━━ SUPPLIED ENTRIES

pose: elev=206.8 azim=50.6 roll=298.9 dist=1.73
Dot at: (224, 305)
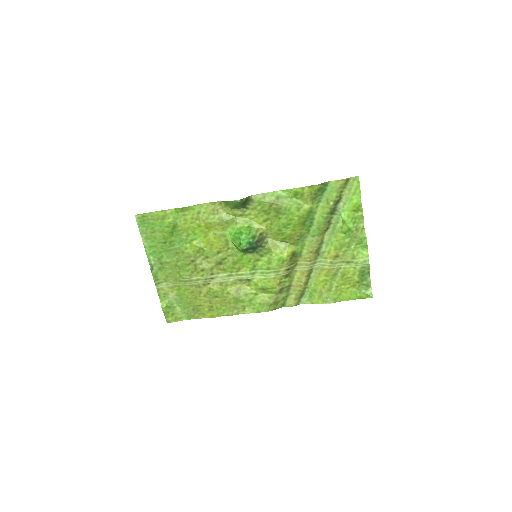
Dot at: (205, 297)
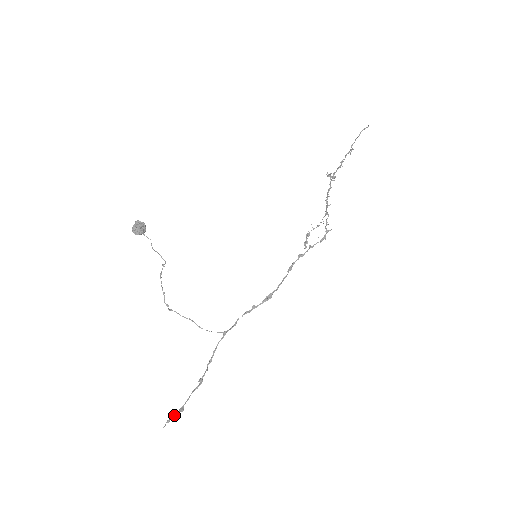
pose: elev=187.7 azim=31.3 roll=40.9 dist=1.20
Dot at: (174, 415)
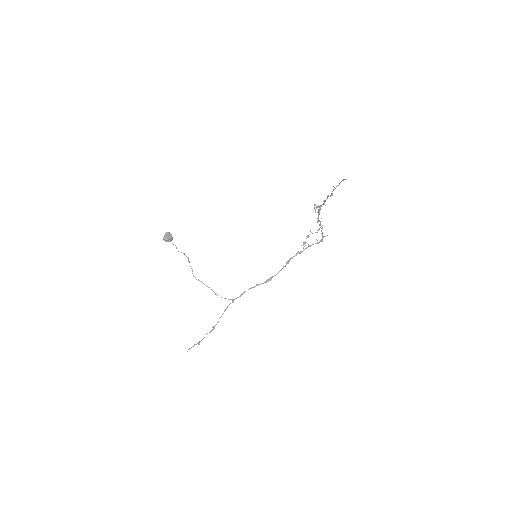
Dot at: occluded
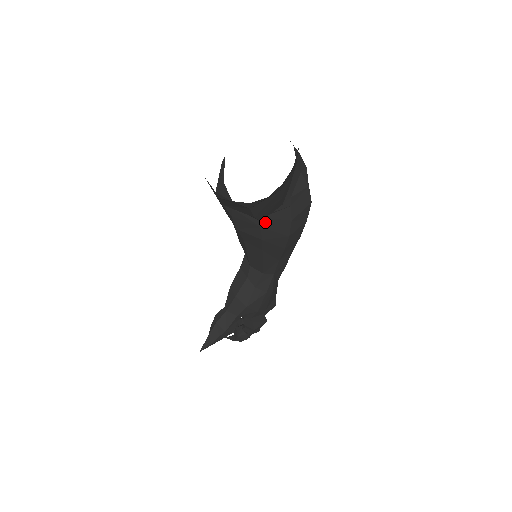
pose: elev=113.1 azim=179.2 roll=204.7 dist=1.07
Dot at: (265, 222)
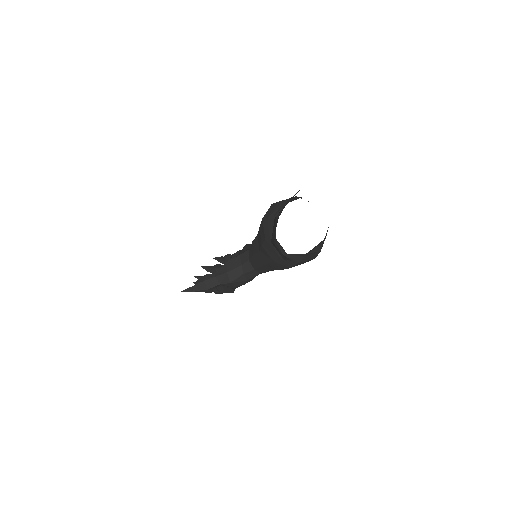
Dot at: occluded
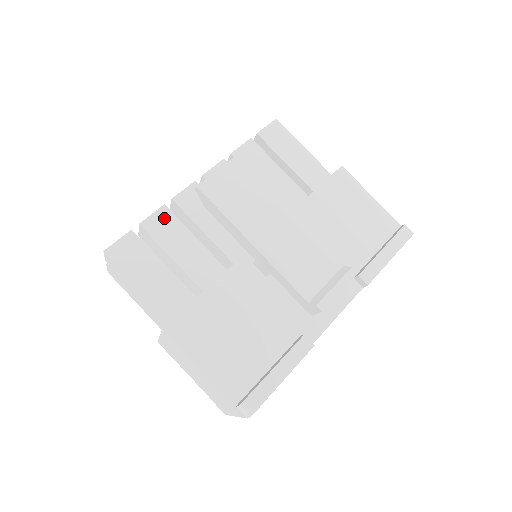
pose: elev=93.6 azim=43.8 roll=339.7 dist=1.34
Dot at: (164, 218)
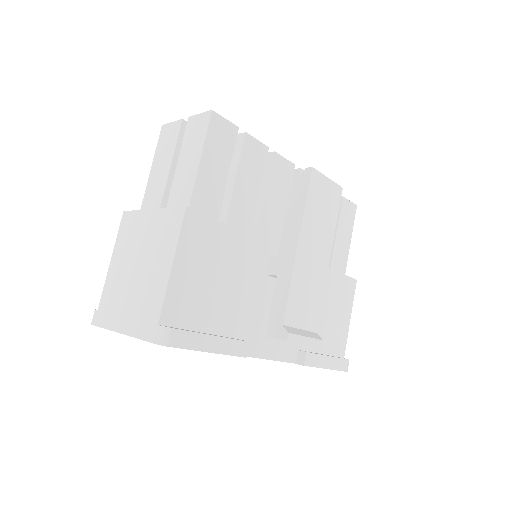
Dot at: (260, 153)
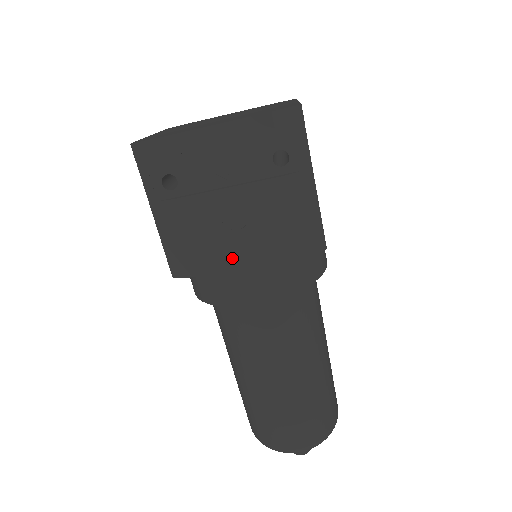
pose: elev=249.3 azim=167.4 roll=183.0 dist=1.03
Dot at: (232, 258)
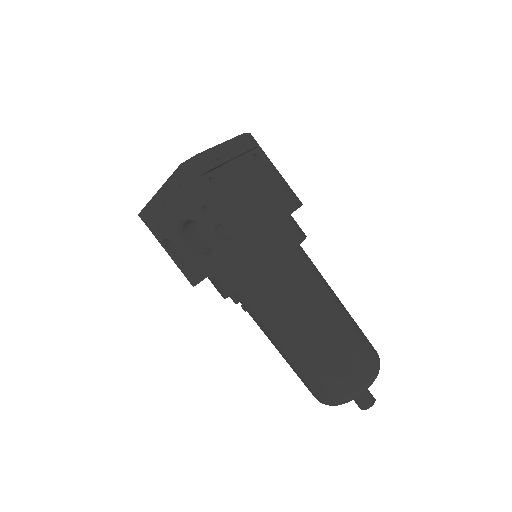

━━━━
━━ SUPPLIED ENTRIES

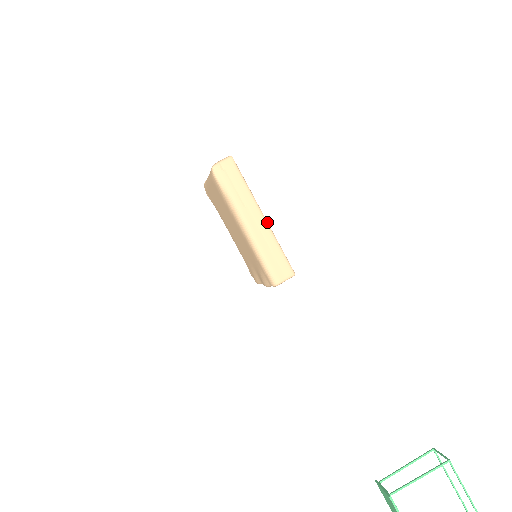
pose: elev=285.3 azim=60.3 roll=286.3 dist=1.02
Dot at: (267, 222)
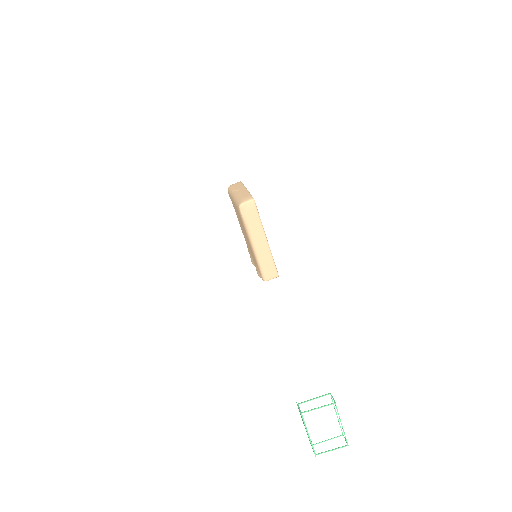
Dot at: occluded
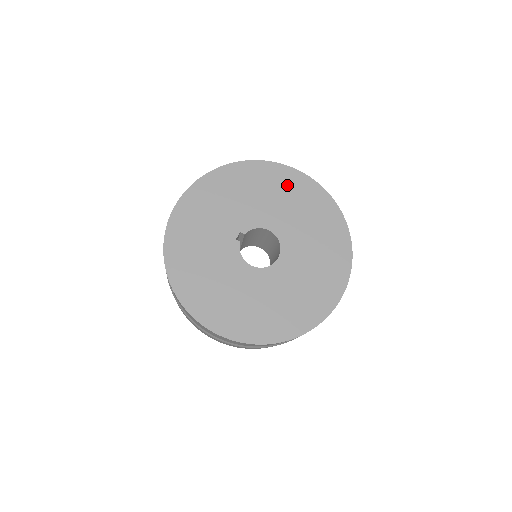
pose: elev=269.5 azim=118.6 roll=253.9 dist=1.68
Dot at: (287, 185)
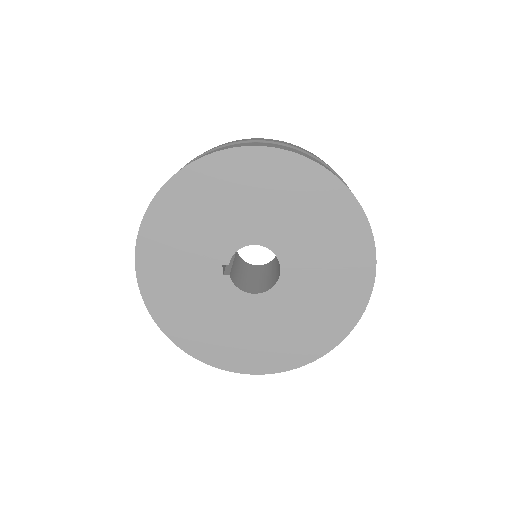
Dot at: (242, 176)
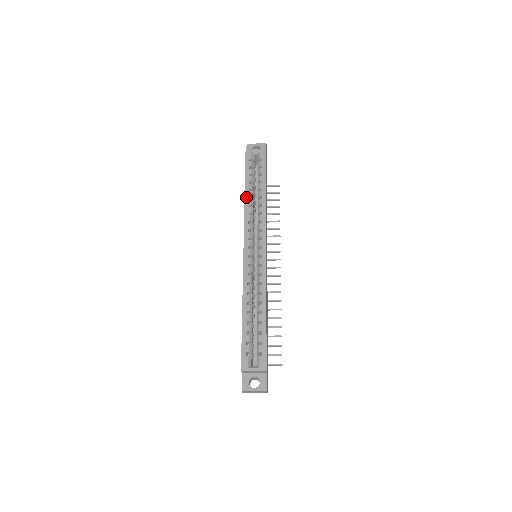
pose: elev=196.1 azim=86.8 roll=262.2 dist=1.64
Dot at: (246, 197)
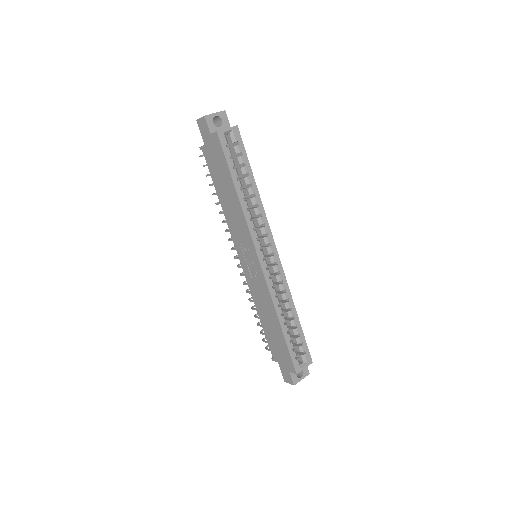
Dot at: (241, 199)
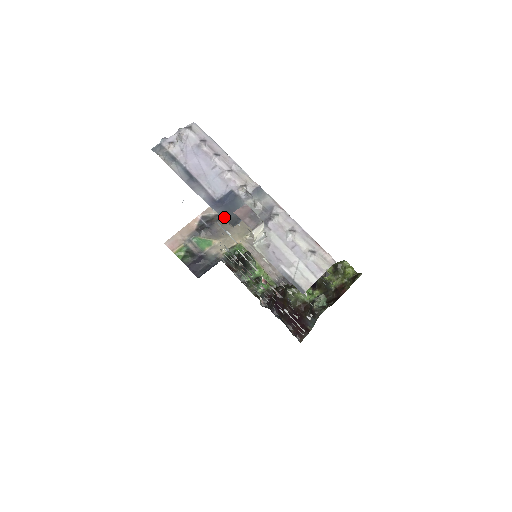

━━━━
━━ SUPPLIED ENTRIES

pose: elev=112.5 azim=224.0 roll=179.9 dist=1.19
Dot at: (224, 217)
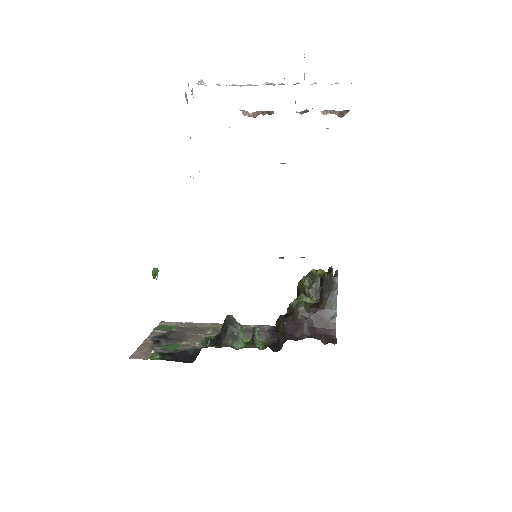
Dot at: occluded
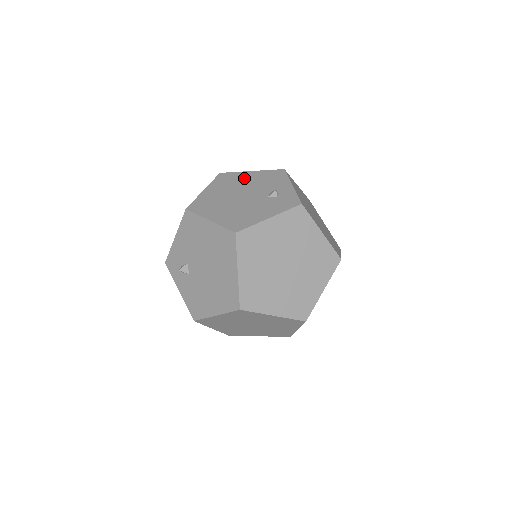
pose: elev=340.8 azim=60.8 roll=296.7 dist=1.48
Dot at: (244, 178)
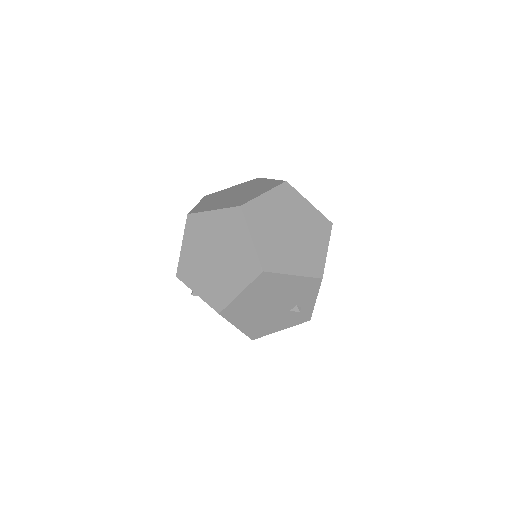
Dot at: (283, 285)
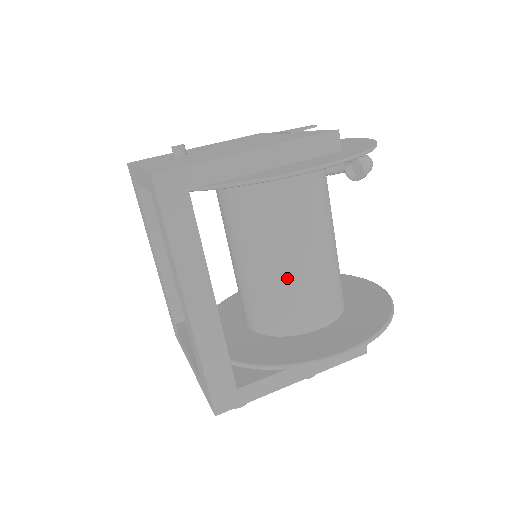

━━━━

Lay out as a numbered list the lines of the data from the line with "pose: elev=206.8 azim=50.6" to the line with "Dot at: (260, 153)", both included, leaving out blank lines and the pictures.

1. pose: elev=206.8 azim=50.6 roll=298.9 dist=1.73
2. Dot at: (224, 305)
3. Dot at: (205, 297)
4. pose: elev=187.7 azim=31.3 roll=40.9 dist=1.20
5. Dot at: (174, 415)
6. Dot at: occluded
7. pose: elev=113.1 azim=179.2 roll=204.7 dist=1.07
8. Dot at: (265, 222)
9. Dot at: occluded
10. pose: elev=93.6 azim=43.8 roll=339.7 dist=1.34
11. Dot at: (164, 218)
12. Dot at: (260, 153)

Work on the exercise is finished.